If I File For Bankruptcy The Trustee Will Seize All Of My Assets and Sell Them To Settle My Debts With Creditors
Again this is false. While it is one of the duties of a trustee to sell assets in the estate, the trustee cannot necessarily reach all of your assets. There are many factors that must be examined before this happens. The type of bankruptcy as a lot to do with how much the trustee can seize. For example, a chapter 13 is a reorganization bankruptcy. Simply, the debtor keeps the majority if not all of his assets, and forms a repayment plan to satisfy interested creditors. Even in a chapter 7 filing the debtor gets to keep many assets.
If I File For Bankruptcy Now, I Will Never Be Able To File Again
Surprise, this too is false. Filing for bankruptcy does not make you ineligible to file again. Without going into too much detail, just know the bankruptcy code allows a debtor to file for bankruptcy more than once. There are a few things different most importantly possibility of discharge, however you can file for bankruptcy again if you already have filed.
If I File For Bankruptcy I Will Never Get Credit Again
This is simply false.
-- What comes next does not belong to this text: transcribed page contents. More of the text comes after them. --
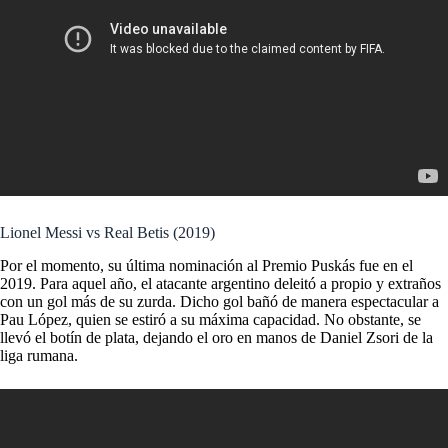
Lionel Messi vs Real Betis (2019)
Por el momento, su última nominación al Premio Puskás fue en el
2019. Para aquel año, el atacante argentino deleitó a propio y extraños
con un gol más de su zurda. Dicho gol bañó de manera espectacular a
Pau López, quien se estiró a su máxima capacidad. No obstante, se
llevó el botín de plata, dejando el oro en manos de Daniel Zsori de la
liga rumana.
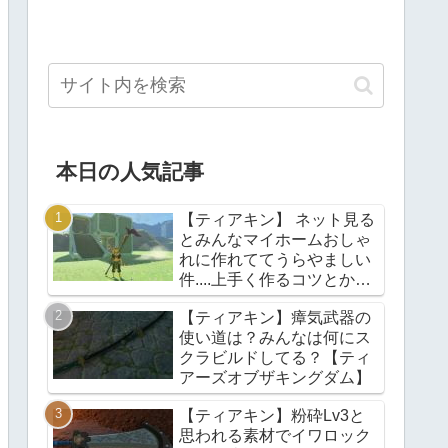
本日の人気記事
【ティアキン】 ネット見る
とみんなマイホームおしゃ
れに作れててうらやましい
件....上手く作るコツとかあ
る？【ティアーズオブザキ
【ティアキン】瘴気武器の
ングダム】
使い道は？みんなは何にス
クラビルドしてる？【ティ
アーズオブザキングダム】
【ティアキン】粉砕Lv3と
思われる素材でイワロック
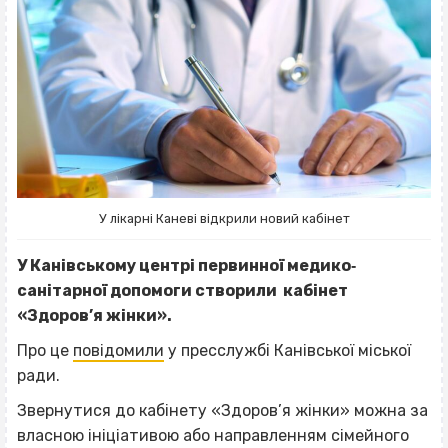
У лікарні Каневі відкрили новий кабінет
У Канівському центрі первинної медико‐
санітарної допомоги створили кабінет
«Здоров’я жінки».
Про це
повідомили
у пресслужбі Канівської міської
ради.
Звернутися до кабінету «Здоров’я жінки» можна за
власною ініціативою або направленням сімейного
If this were true then nobody would file for bankruptcy. Americans depend on credit and this is no different than a debtor who has filed for bankruptcy. Several banks now offer credit on a secured basis to potentially risky customers. In fact, you can buy and finance a car the day you get your discharge. Many car dealers now have what they call a “special finance department” that specifically deals with people who have filed bankruptcy.
You can also get an unsecured credit card. Once the debtor proves his ability to pay, credit limits get higher. As little as two years after a chapter 7, a debtor is eligible for mortgage loans on terms equal to someone who has not gone through bankruptcy. Creditors look more to a debtors stability, as opposed to the fact you filed for bankruptcy.